En el tiempo cercano a la Semana Santa, aprovecho las líneas de Delicatessen para volver a hablar de la Semana Santa del centro de Andalucía. Esta vez nos centramos en la ciudad de Lucena, en la provincia de Córdoba, con motivo de que no hace un mes ha sido catalogado como Bien de Interés Cultural el modo de llevar los pasos en esta ciudad, que se denomina santería; el rasgo singular y original de la Semana Santa de Lucena.
La santería se realiza a hombros, al toque de un ritmo determinado de tambor; esto es, santear. Los pasos son llevados así por cuadrillas de santeros, quienes portan el trono a hombro y van mandados por un manijero que lleva un timbre en la esquina delantera derecha. Este timbre indica cuando se lleva a hombros o cuando descansa el paso en las horquillas que llevan los santeros. Cada santero tiene un puesto y una función específica, de tal manera que la solución de conjunto sea única: la de santear el paso adecuado del Cristo o de la Virgen.

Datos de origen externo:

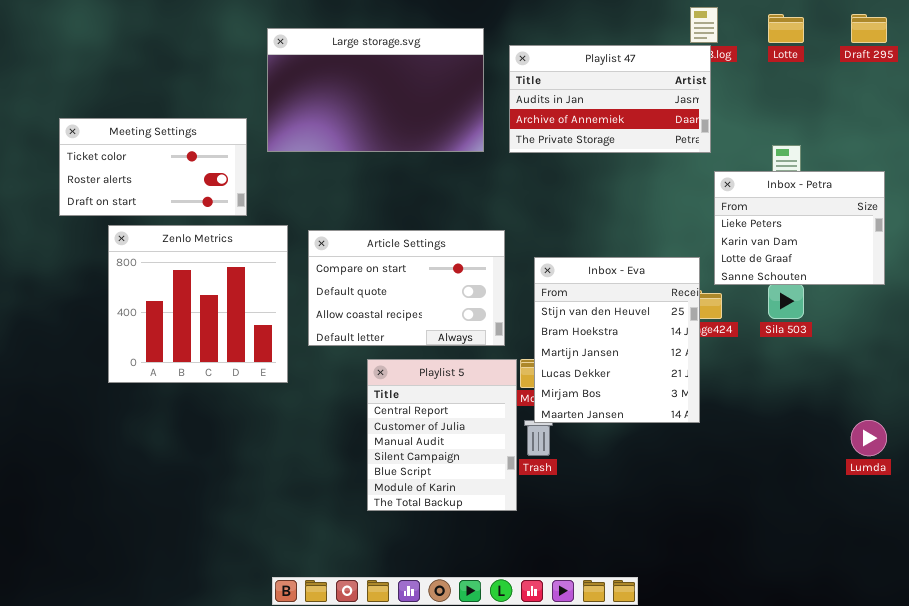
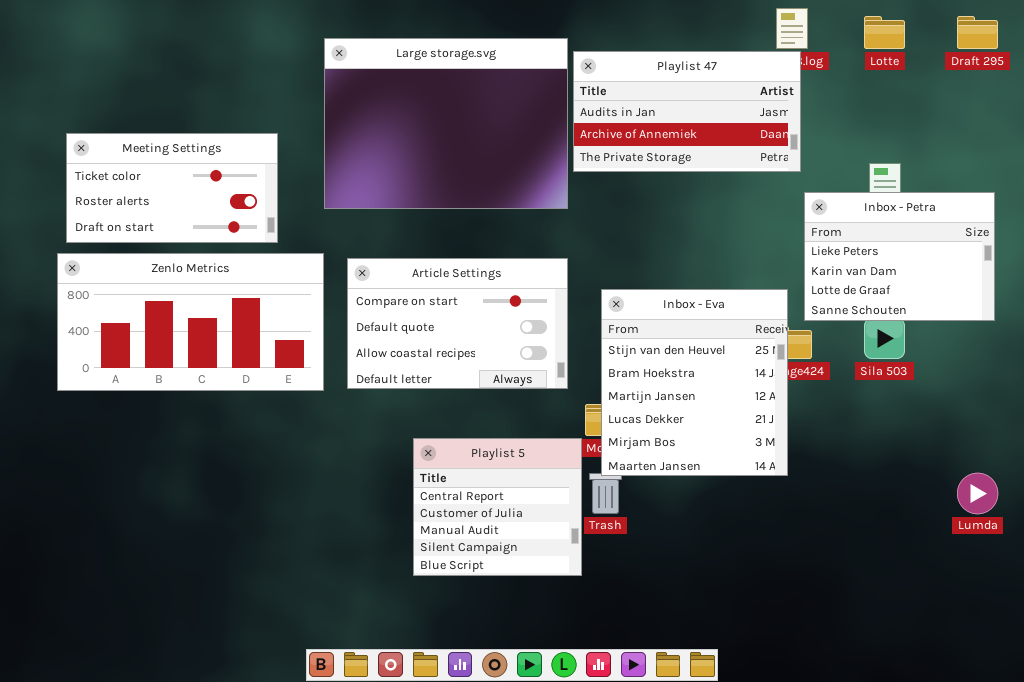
Large storage.svg: [267,28,484,152] -> [324,38,568,209], moved, resized
Zenlo Metrics: [108,225,288,383] -> [57,253,324,391], resized
Playlist 5: [367,359,517,511] -> [413,438,582,576], resized

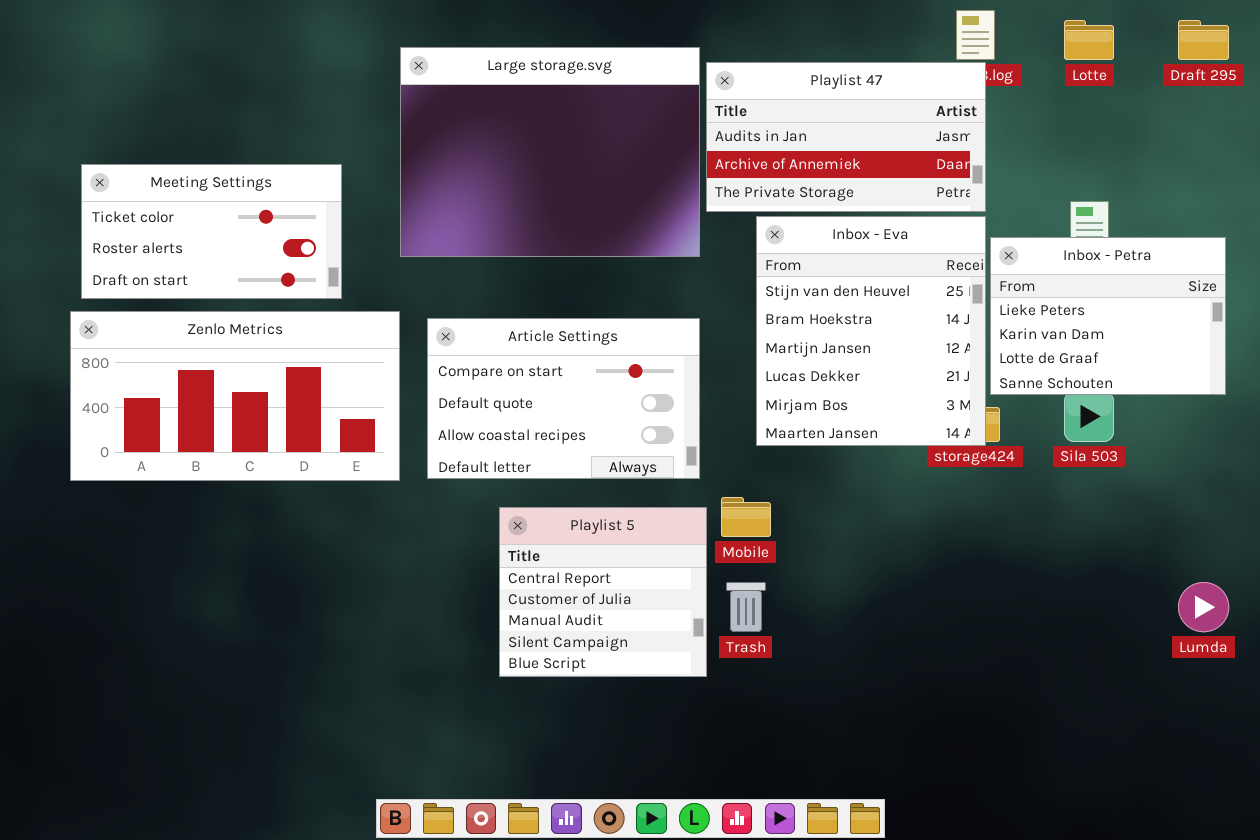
Inbox - Eva: [601,289,788,476] -> [756,216,986,446], moved
Playlist 5: [413,438,582,576] -> [499,507,707,677], moved

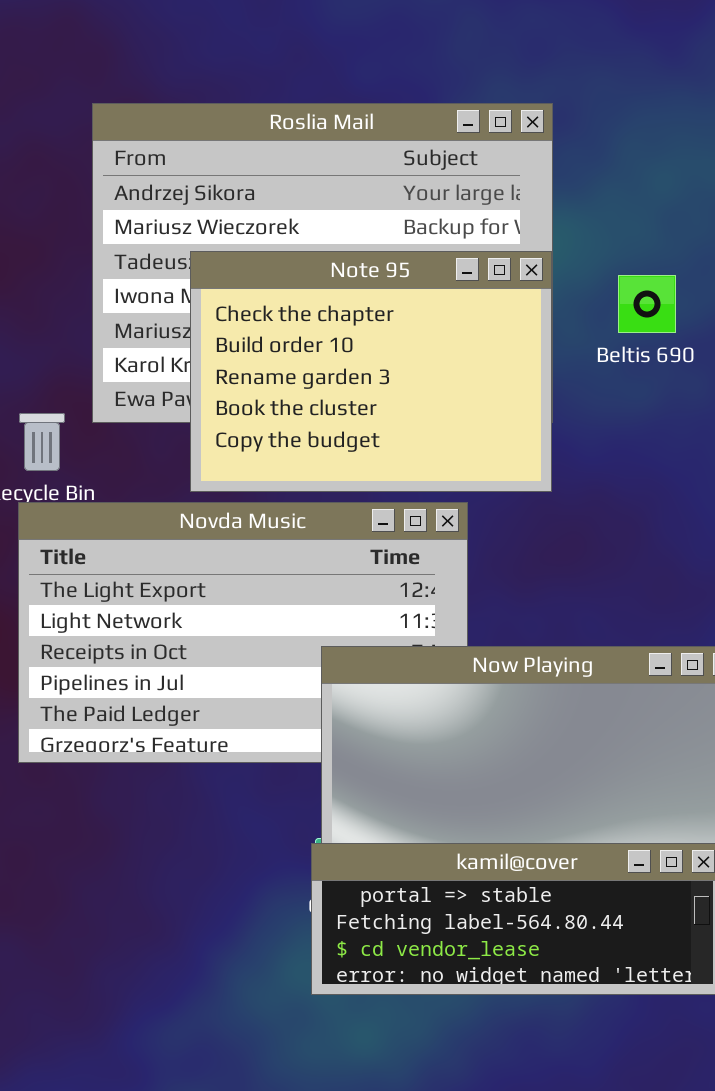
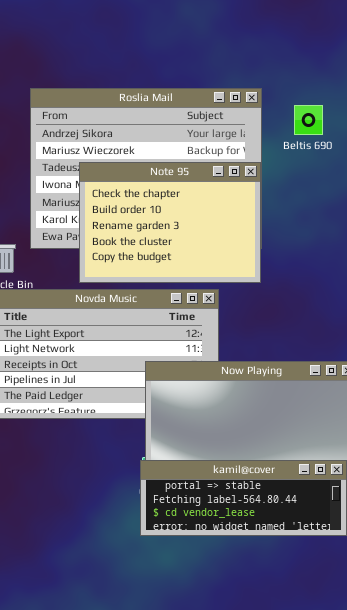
Beltis 690: [618,275,676,333] -> [294,105,323,135], moved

A esto hay que añadir que los manijeros y los santeros son distintos cada año y que serlo implica cierta relevancia social.
Para la procesión, los santeros tienen una vestimenta típica: túnica corta y capirote sin cubrerrostro del color de la cofradía, camisa y pañuelo blancos, pantalón de medio ancho, y botines (generalmente, negros). Deben estar afeitados (sin barba ni bigote) y no deben lucir relojes ni pulseras (no obstante, sí llevan gemelos en los puños de las camisas). El proceso de vestir a un santero suele pasar de padres a hijos y aún tiene carácter íntimo. Otro momento con cierta intimidad sucede ya en la iglesia, es el de amarrar la almohadilla a unos asideros, asones, de los varales del trono, en el puesto que le pertenece por haberlo determinado así el manijero y que se corresponde con una cuña de madera que es la clave para que se reparta el peso por igual entre todos los santeros.
Cada paso tiene una manera distinta de santear, pues no es lo mismo expresar el peso de la cruz de un Nazareno que la muerte de un crucificado o el dolor de la Virgen. Así, por ejemplo, la tarde del Jueves Santo encontramos una santería muy vívida, con mucho movimiento, como la del Cristo amarrado a la Columna, y otras más reposadas, como la del Lavatorio o el crucificado Cristo de la Sangre.
El Viernes Santo de Lucena es un momento único, mantiene la esencia desde el siglo XVIII y el sabor de la tradición más pura: los penitentes visten la túnica típica lucentina sin cubrerrostro y no siguen un orden en la procesión; incluso, en un momento dado, podrán sustituir a los santeros durante un tramo del recorrido. Este día comienza con la salida de Jesús Nazareno, que se anuncia con el torralbo (una corneta con un sonido único) a las seis de la mañana; sobre las ocho, en la Plaza Nueva, el centro de la ciudad, se reza un miserere popular y el Perdón, hasta dar la primera de las tres bendiciones que impartirá durante el recorrido; la santería del Nazareno es la más importante de la Semana Santa. Por la tarde, tiene lugar la procesión del Santo Entierro que tiene la curiosidad del modo único de santearse y de mantener un cortejo propiamente lucentino.
Son muchos más los detalles que, por no extenderme, omito en esta aportación semasantera de Delicatessen. El hecho de que la santería de Lucena sea declarada Bien de Interés Cultural por la Junta de Andalucía pone de manifiesto el valor de la misma dentro del rico patrimonio inmaterial de esta comunidad del sur de España.